2. A compliance defense creates a “race to the bottom.” Mr. Breuer said that an absolute defense would lead companies to seek to implement only the minimum compliance measures necessary to establish the defense. His point suggests something that compliance practitioners inherently understand. Compliance measures must always be enhanced and adapted to meet new challenges. Compliance only works if it is a constant race for improvement, not an effort to meet the mere minimum. As one compliance officer recently told me, programs to prevent corruption are like programs to prevent hacking. Hackers always find new ways to get around security systems. Similarly, those who wish to pay bribes always look for ways around rules. This implies that efforts to do only the minimum would defeat the overall purpose of the FCPA.

3. Compliance is difficult to measure. Mr. Breuer said that parties would wind up litigating the existence of a compliance program, not the corruption itself. He pointed to the Morgan Stanley declination as an example of how companies already get credit if they have strong programs in place. He added that compliance is not always easy to assess and that each case is different. He said that enforcement officials have to use their own best judgment when considering the specific facts to determine if compliance practices are adequate. Mr. Breuer is right that there is no “one size fits all” standard for compliance programs. Each program must be carefully calibrated to the size, risk, and operational profile of the company. Thus, it is impossible to apply one objective standard for assessing whether a specific program is sufficient to establish a defense.

UK Bribery Act Adequate Procedures. One of the key components of the Chamber’s argument is the assertion that a compliance defense is already recognized by the United Kingdom under its Bribery Act of 2010. The Chamber states, “the comprehensive Bribery Act of 2010 recently passed by the British Parliament— Section 6 of which addresses bribes of foreign officials and closely tracks the FCPA—provides a specific defense to liability if a corporate entity can show that it has ‘adequate procedures’ in place to detect and deter improper conduct.”

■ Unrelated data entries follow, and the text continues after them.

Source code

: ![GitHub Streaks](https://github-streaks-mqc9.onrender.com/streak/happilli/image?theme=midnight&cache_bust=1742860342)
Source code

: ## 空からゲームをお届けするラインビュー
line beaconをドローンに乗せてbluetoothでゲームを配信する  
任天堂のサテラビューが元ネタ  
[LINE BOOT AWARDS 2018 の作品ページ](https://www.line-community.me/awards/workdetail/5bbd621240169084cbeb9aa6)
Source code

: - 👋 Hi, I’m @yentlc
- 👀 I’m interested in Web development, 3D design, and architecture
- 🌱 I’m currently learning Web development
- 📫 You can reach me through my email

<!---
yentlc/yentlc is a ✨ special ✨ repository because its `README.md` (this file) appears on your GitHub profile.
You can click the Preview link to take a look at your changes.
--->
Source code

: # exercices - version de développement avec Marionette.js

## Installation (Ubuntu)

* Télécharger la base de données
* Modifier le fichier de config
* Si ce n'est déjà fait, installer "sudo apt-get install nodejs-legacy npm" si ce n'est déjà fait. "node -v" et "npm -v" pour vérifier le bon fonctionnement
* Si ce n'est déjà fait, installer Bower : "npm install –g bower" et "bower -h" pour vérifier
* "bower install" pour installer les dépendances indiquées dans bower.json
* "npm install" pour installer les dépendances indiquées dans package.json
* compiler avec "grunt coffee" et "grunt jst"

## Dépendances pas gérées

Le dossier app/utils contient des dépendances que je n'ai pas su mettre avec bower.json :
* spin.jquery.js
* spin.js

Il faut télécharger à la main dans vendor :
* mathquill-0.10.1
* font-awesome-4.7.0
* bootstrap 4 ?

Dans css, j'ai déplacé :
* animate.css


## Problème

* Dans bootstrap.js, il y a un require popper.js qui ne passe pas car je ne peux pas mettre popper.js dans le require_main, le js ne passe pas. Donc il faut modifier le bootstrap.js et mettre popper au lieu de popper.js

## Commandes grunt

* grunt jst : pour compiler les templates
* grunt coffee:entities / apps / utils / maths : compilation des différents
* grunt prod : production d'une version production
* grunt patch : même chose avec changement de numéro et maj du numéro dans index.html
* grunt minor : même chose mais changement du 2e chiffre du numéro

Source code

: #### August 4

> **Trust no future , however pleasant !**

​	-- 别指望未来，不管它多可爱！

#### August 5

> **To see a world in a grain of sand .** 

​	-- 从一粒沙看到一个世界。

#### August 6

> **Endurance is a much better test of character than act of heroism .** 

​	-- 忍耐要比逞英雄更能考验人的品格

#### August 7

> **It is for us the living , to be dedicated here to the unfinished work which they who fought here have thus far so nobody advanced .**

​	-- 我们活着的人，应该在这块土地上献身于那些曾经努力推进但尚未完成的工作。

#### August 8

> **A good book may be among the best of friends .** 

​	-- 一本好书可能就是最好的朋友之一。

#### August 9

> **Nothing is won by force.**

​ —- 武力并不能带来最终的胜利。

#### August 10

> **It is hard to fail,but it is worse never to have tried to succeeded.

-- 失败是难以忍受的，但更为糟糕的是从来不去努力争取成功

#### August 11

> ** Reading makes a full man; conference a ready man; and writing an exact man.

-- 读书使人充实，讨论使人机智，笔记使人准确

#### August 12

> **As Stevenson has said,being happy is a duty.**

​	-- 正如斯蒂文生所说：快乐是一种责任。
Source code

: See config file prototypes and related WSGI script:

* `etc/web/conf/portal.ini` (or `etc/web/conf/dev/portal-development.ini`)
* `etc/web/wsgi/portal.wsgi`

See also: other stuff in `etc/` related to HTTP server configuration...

Ms. Kara Brockmeyer, the Chief of the SEC’s FCPA Unit, addressed this point at the conference. She said that this argument relies on a fundamental misunderstanding of the defense under the UK Bribery Act. She said that the U.K.’s adequate procedures defense relates to anti-bribery provisions that verge on strict liability. For example, when a company’s affiliated party is corrupt, a company will be liable whether or not it knew about the corruption, unless the company has a compliance program in place. She said that, if people want to amend the FCPA to give enforcement officials the advantage of strict liability, enforcement would be open to a compliance defense. But, under the current law, the government must prove corrupt intent, so a compliance program is not the “be all and end all.”